"Our princess!" he wailed, "she will not survive it, neither will the Countess Wanda."
"Did you not overtake the prince?" asked Waldemar.
"Yes," replied Paul, in a faltering voice; "I reached him in season, and gave him your warning. At first he would not listen; he was determined to cross the border at all hazards. He thought the denseness of the forest would protect him. I entreated, I fell upon my knees, and asked if he would allow himself to be shot down like a hunted deer. This at length moved him; he consented to wait until evening. We were just considering whether we could venture to seek admittance to the forest-house, when we were met--"
"By whom? A patrol?"
"No, by the tenant of Janowo, whom we could trust implicitly, as he has always belonged to our party. He told us that there was fighting at W----, that the battle was still in progress, and that the Morynskian corps was struggling desperately and against great odds. Our young prince now lost all reason and discretion; but one idea possessed him,--to reach W----, and plunge into the thick of the fight. We could not restrain him; he would not listen to us. Shortly after he left us, we heard shots; at first there were two in quick succession, then half a dozen all at once, and then--" The old man could not go on; his voice choked, and tears streamed down his cheeks.
"I have brought back his body," he resumed, after a pause. "The colonel who visited you at the castle yesterday gave me permission and assistance. But I dared not take him to the castle. He lies in there."

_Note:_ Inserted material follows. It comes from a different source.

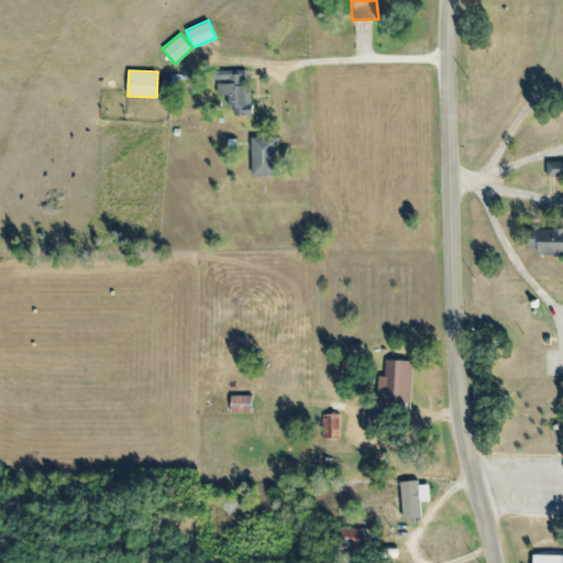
[(251,116),(234,117),(234,106),(229,106),(229,94),(214,94),(214,83),(228,83),(228,78),(214,78),(214,72),(243,70),(243,83),(251,83),(251,105),(251,116)]
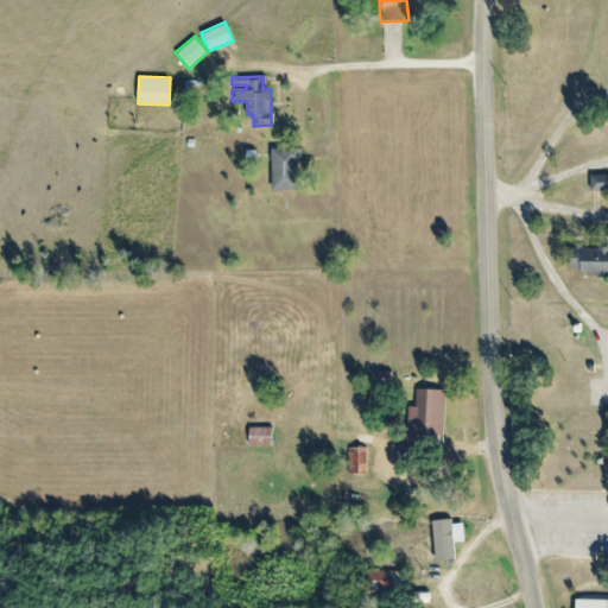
[(299,189),(272,189),(272,150),(295,149),(298,149),(299,189)]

He pointed to the opposite room. Waldemar entered the chamber of death alone. The last gray beams of the departing day faintly lighted the room and revealed the lifeless form of the young prince. The landlord of Villica stood in silence by his brother's corpse. The handsome face, once glowing with animation and happiness, was rigid and cold; the dark, flashing eyes were closed, and the breast which had swelled so high with dreams, of freedom and a glorious future bore the death-wound. Whatever wrong this fiery, impulsive temperament had committed was now expiated by the blood that welled from his riddled breast, coloring his apparel with dark and fatal stains.
Only a few hours before, all the passions of youth had stormed within this lifeless frame,--hatred and love, jealousy and revenge, despair over the deed he had unwittingly committed and its frightful consequences. Now all was over, chilled in the icy repose of death. Yet upon that still, white face was stamped, as if for all eternity, that expression of bitter agony which had quivered around the lips of the son when his mother refused him a last adieu, when she let him go from her bolted door without her forgiveness, without one parting word. All else had vanished with life, but the young prince had taken this anguish with him, even into the throes of dissolution: the veil of the tomb itself would not hide it.
Waldemar left the room speechless and sad as he had entered it. As he approached those who were awaiting him without, his pallid face and trembling voice attested that he had loved his brother.
"Bring the body to the castle," he said; "I will go on before, and break the tidings to my mother."